On Thursday night, May 20, we took I-40 from Flagstaff to Albuquerque and then headed north on I-25. We grabbed sleep at rest stops and off ramps along the way. By noon, we were bogged down in traffic in the heart of Denver (what a mess). I figure we lost about an hour trying to pierce the heart of the city instead of taking one of the outside routes.

North of the city, we had a bite to eat at Wendy's while strongly sheared cumulus tried to pierce the CAP along the front range. The tough part was trying to decide where initiation would take off. Decent CAPE, shear, and a frontal boundary were setting up in southeast Wyoming, so we got back on I-25 and headed north. As we approached Cheyenne, Wyoming, radar showed cells getting healthy along I-25, further north near Wheatland. One cell pulled its act together and started peeling away to the east-northeast. In an attempt to parallel and get ahead from the south, we broke northeast on Hwy 85 toward Torrington and Lingle.

As we approached Torrington, the supercell dominated the sky to the north like a great hen roosting over her clutch with features gradually resolving along the base.

As we entered Torrington and headed toward Lingle on US-85, trees and buildings demolished our view, however, upon clearing some trees about 00Z, we got a sudden and stunning view of a wall cloud and what appeared to be a funnel silhouetted to the northwest. When in silhouette, it's not possible to determine rotation, so at the time, all we could do was film it and see if we could catch up.

Video frame grabs:

The SPC report later confirmed two tornado touchdowns northwest of Lingle at 23:55Z and 00:01Z. So I'm confident that the feature we saw was indeed a funnel--whether it was a tornado at the time we saw and filmed it, I couldn't say.

We took US-85 north of Lingle, and caught fractured glimpses of the disintegrating wall cloud between otherwise stunning, hilly terrain. When we finally caught up to it, the wall cloud was gone, although the base was still slowly rotating. A deep, turquoise light emerged from within.

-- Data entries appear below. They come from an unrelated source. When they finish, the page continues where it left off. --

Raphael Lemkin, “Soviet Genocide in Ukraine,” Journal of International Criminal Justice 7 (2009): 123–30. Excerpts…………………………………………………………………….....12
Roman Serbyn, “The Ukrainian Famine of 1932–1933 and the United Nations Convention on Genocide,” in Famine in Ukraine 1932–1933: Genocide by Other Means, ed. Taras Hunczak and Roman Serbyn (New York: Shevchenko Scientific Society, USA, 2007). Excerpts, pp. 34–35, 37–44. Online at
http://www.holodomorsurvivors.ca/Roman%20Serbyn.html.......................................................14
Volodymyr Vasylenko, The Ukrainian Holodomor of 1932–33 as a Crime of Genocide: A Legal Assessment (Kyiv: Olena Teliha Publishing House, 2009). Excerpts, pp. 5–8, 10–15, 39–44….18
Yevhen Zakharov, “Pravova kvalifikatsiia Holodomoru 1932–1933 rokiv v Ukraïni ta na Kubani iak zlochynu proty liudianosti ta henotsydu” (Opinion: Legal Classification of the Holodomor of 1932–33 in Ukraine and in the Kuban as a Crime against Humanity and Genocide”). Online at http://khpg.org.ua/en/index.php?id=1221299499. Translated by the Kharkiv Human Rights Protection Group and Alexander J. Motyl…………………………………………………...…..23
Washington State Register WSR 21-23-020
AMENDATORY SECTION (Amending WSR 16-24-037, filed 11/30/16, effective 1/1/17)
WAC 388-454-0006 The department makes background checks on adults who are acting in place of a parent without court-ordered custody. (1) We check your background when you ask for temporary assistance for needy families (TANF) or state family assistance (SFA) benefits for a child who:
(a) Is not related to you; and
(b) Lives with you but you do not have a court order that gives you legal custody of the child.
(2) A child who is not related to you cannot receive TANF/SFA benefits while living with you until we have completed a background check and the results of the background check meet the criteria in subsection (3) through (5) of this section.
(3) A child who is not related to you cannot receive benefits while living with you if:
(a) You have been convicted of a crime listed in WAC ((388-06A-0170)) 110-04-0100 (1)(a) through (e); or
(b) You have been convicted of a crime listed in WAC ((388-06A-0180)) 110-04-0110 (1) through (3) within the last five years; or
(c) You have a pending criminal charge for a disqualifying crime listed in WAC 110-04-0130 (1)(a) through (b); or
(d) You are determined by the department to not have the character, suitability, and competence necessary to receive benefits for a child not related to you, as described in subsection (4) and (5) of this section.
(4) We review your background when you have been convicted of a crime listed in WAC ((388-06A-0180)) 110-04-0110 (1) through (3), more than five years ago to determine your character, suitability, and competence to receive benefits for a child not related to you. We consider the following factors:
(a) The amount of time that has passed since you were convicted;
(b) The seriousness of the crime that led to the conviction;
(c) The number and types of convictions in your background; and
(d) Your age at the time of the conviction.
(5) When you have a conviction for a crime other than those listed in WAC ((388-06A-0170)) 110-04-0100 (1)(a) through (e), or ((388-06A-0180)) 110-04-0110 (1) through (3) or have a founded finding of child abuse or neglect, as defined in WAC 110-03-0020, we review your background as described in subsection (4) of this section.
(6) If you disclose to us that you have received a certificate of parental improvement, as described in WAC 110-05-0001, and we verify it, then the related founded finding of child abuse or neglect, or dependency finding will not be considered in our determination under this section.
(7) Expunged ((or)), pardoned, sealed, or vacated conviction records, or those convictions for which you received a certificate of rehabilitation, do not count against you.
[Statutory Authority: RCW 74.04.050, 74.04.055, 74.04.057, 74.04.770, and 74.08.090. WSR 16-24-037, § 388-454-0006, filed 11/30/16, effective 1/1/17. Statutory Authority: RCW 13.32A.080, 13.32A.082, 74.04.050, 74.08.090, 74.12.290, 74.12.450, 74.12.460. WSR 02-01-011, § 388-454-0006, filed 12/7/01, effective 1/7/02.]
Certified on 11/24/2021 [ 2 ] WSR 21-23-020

Road options were seriously limited, so we couldn't follow this one as it tracked to the northeast. So we continued north on US-85 as other storms erupted.

North of Lusk on US-85, we drove beneath an enormous, beautifully lit shelf cloud.

Click to view panorama (Quicktime required).

This time lapse video shows motion of the shelf cloud and lowered inflow base:

Illumination beneath this storm was surreal and bathed the Wyoming landscape with a dream-like light.

After nightfall, we spent some time in Lusk, looking for a good place to stay the night and getting pelted with nickel and some quarter sized hail. Every room in Lusk was taken, so we drove on to Chadron, Nebraska and tried to rest up for our next day in South Dakota.